### EXERCISE REQUIREMENTS
Format the data below as a Markdown table with the columns "No." and "Line," one row per line of text and blank lines skipped. Leave the pictures out.

-- DATA SHOWN follows --

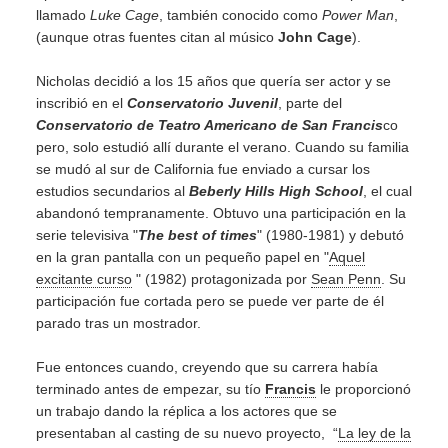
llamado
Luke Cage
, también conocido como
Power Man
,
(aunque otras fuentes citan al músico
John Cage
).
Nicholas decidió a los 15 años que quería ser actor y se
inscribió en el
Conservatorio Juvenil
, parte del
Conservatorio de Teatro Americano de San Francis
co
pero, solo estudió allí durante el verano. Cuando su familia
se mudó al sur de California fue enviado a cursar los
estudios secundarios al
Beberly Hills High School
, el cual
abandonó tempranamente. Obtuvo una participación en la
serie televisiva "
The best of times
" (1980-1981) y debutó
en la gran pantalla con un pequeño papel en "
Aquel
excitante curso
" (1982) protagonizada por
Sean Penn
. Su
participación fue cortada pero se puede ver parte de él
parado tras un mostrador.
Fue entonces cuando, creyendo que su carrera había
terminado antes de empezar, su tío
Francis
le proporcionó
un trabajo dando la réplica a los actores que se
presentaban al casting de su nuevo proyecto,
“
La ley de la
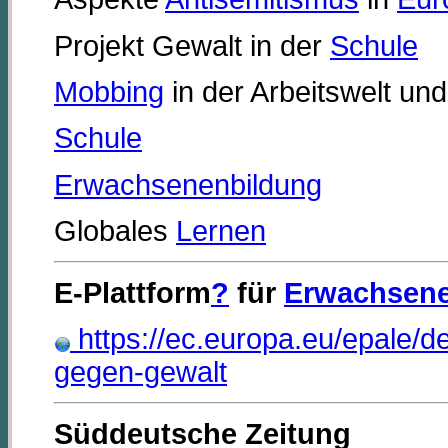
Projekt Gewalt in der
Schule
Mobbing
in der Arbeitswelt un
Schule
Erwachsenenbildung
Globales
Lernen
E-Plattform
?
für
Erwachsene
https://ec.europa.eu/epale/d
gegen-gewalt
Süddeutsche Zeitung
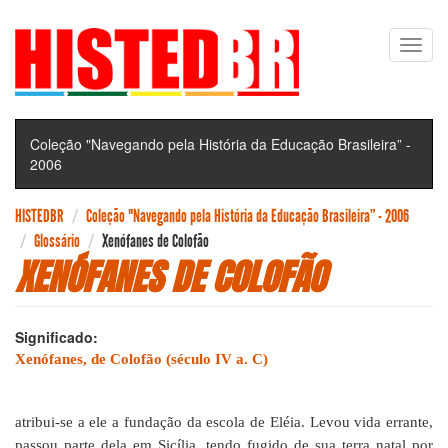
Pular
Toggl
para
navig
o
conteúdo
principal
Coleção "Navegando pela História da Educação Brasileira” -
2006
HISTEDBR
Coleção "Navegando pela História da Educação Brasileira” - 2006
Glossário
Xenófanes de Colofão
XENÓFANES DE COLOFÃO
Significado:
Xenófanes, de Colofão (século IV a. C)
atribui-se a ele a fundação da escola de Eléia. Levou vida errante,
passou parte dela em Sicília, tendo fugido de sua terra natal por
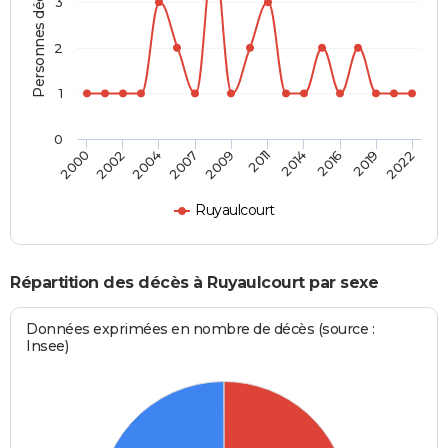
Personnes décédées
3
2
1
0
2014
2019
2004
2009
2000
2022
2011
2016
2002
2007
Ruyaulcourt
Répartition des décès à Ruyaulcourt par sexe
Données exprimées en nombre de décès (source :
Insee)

-- DATA SHOWN concluded --

### ANSWER BOX
| No. | Line |
|---|---|
| 1 | llamado |
| 2 | Luke Cage |
| 3 | , también conocido como |
| 4 | Power Man |
| 5 | , |
| 6 | (aunque otras fuentes citan al músico |
| 7 | John Cage |
| 8 | ). |
| 9 | Nicholas decidió a los 15 años que quería ser actor y se |
| 10 | inscribió en el |
| 11 | Conservatorio Juvenil |
| 12 | , parte del |
| 13 | Conservatorio de Teatro Americano de San Francis |
| 14 | co |
| 15 | pero, solo estudió allí durante el verano. Cuando su familia |
| 16 | se mudó al sur de California fue enviado a cursar los |
| 17 | estudios secundarios al |
| 18 | Beberly Hills High School |
| 19 | , el cual |
| 20 | abandonó tempranamente. Obtuvo una participación en la |
| 21 | serie televisiva " |
| 22 | The best of times |
| 23 | " (1980-1981) y debutó |
| 24 | en la gran pantalla con un pequeño papel en " |
| 25 | Aquel |
| 26 | excitante curso |
| 27 | " (1982) protagonizada por |
| 28 | Sean Penn |
| 29 | . Su |
| 30 | participación fue cortada pero se puede ver parte de él |
| 31 | parado tras un mostrador. |
| 32 | Fue entonces cuando, creyendo que su carrera había |
| 33 | terminado antes de empezar, su tío |
| 34 | Francis |
| 35 | le proporcionó |
| 36 | un trabajo dando la réplica a los actores que se |
| 37 | presentaban al casting de su nuevo proyecto, |
| 38 | “ |
| 39 | La ley de la |
| 40 | Projekt Gewalt in der |
| 41 | Schule |
| 42 | Mobbing |
| 43 | in der Arbeitswelt un |
| 44 | Schule |
| 45 | Erwachsenenbildung |
| 46 | Globales |
| 47 | Lernen |
| 48 | E-Plattform |
| 49 | ? |
| 50 | für |
| 51 | Erwachsene |
| 52 | https://ec.europa.eu/epale/d |
| 53 | gegen-gewalt |
| 54 | Süddeutsche Zeitung |
| 55 | Pular |
| 56 | Toggl |
| 57 | para |
| 58 | navig |
| 59 | o |
| 60 | conteúdo |
| 61 | principal |
| 62 | Coleção "Navegando pela História da Educação Brasileira” - |
| 63 | 2006 |
| 64 | HISTEDBR |
| 65 | Coleção "Navegando pela História da Educação Brasileira” - 2006 |
| 66 | Glossário |
| 67 | Xenófanes de Colofão |
| 68 | XENÓFANES DE COLOFÃO |
| 69 | Significado: |
| 70 | Xenófanes, de Colofão (século IV a. C) |
| 71 | atribui-se a ele a fundação da escola de Eléia. Levou vida errante, |
| 72 | passou parte dela em Sicília, tendo fugido de sua terra natal por |
| 73 | Personnes décédées |
| 74 | 3 |
| 75 | 2 |
| 76 | 1 |
| 77 | 0 |
| 78 | 2014 |
| 79 | 2019 |
| 80 | 2004 |
| 81 | 2009 |
| 82 | 2000 |
| 83 | 2022 |
| 84 | 2011 |
| 85 | 2016 |
| 86 | 2002 |
| 87 | 2007 |
| 88 | Ruyaulcourt |
| 89 | Répartition des décès à Ruyaulcourt par sexe |
| 90 | Données exprimées en nombre de décès (source : |
| 91 | Insee) |